Vi a Ahmed correr de la cocina al bar y al salón de banquetes y pensé que Yasser era afortunado porque tenía muy buenos hijos. Todos sus hijos se habían independizado y ahora el último de ellos se había quedado a trabajar con él. La música árabe llenaba suavemente el local y se mezclaba con el olor de la comida y yo empezaba ya a sentir calor. Dentro de una hora llegaría la orquesta, un terceto armenio que interpretaba música exótica para la bailarina que yo ya estaba deseando ver. Ahmed desde luego tenía buen gusto con las bailarinas.

– ¿Todo bien, Bumper? -me gritó simulando acento árabe porque había clientes cerca.

– Estupendo -dije sonriendo, y él pasó corriendo junto a mí en uno de sus viajes a la cocina.

Me estaba dejando llevar por el sensual sonido de los tambores y me sentía mucho mejor mientras me dedicaba a admirar los tapices que colgaban de las paredes y otros decorados de Las Mil y Una Noches, tales como aquellas pipas que ahora utilizaban los chicos para fumar droga, y espadas suspendidas muy alto para que ningún borracho pudiera agarrarlas e iniciar una danza con ellas. El Harén de Abd era un sitio estupendo, pensé. Un verdadero oasis en una zona de Hollywood bulliciosa y rumorosa que por lo general resultaba tan falsa que no podía soportarse.
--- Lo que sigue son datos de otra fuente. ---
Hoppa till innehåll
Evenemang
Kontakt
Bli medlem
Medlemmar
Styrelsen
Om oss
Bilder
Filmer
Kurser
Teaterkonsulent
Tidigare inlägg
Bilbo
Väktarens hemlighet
Observé que Khalid, uno de los hermanos de Yasser, atendía esta noche la barra. Supuse que en cuanto me viera me iba a propinar otro bigotudo beso.
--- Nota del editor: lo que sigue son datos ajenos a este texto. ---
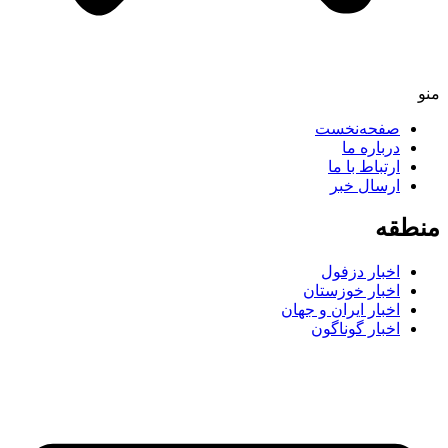
صفحه‌نخست
درباره ما
ارتباط با ما
ارسال خبر
طقه
اخبار دزفول
اخبار خوزستان
اخبار ایران و جهان
اخبار گوناگون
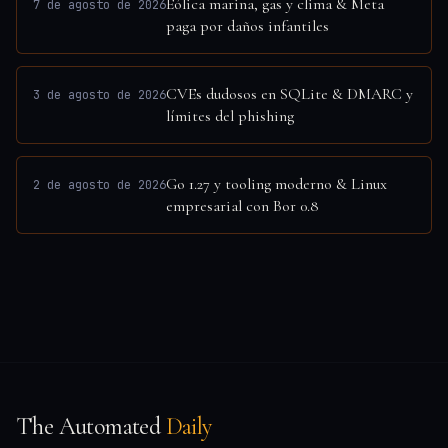
Eólica marina, gas y clima & Meta
7 de agosto de 2026
paga por daños infantiles
CVEs dudosos en SQLite & DMARC y
3 de agosto de 2026
límites del phishing
Go 1.27 y tooling moderno & Linux
2 de agosto de 2026
empresarial con Bor 0.8
The Automated
Daily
– ¿Dispuesto, Bumper? -me preguntó Bárbara, sonriendo y acercándose a mi mesa con una enorme bandeja sobre una mesilla de ruedas.

– Sí, sí -contesté contemplando los platos de kibbi cocido, de kibbi con yogourt, de hojas de vid rellenas y un pequeño pincho de shish kebab .

– Yaser dice que guardes sitio para el postre -dijo Bárbara al marcharse.

En momentos como aquél no podía pensar en nada más que en la mesa que tenía delante y luché conmigo mismo para comer lentamente y poder saborearlo todo, especialmente las hojas de vid, que constituían una sorpresa para mí, porque Yasser no las hace siempre. Podía distinguir el sabor de la menta, fragante y punzante, en el yogourt que vertí por encima de las hojas, rellenas de cordero y arroz, de suculento perejil y especias. Yasser había añadido la cantidad justa de zumo de limón para mi gusto.

Al cabo de un rato Bárbara regresó sonriente mientras yo sorbía el vino, en paz con el mundo.

– ¿Algún pastel, Bumper? ¿ Baklawa ?

– No, Bárbara -repuse levantando débilmente la mano-. Demasiado fuerte. Baklawa , no.

– Muy bien -dijo ella riéndose-. Yasser tiene una cosa especial para ti. ¿Te queda un poco de sitio?

– Oh, no -dije, afligido, mientras ella se llevaba la mesilla de ruedas llena de platos vacíos.

Los árabes son tan amables y hospitalarios y les gusta tanto verme comer que no hubiera querido despreciar el fruto de su trabajo. Tenía el vientre tan abultado que tuve que retirar la silla cinco centímetros y la camisa estaba a punto de reventar. Pensé en el Gordito de los viejos dibujos animados de «Smilin' Jack» y recordé cuánto solía reírme cuando yo era joven y delgado, del pobrecillo al que siempre le saltaban los botones.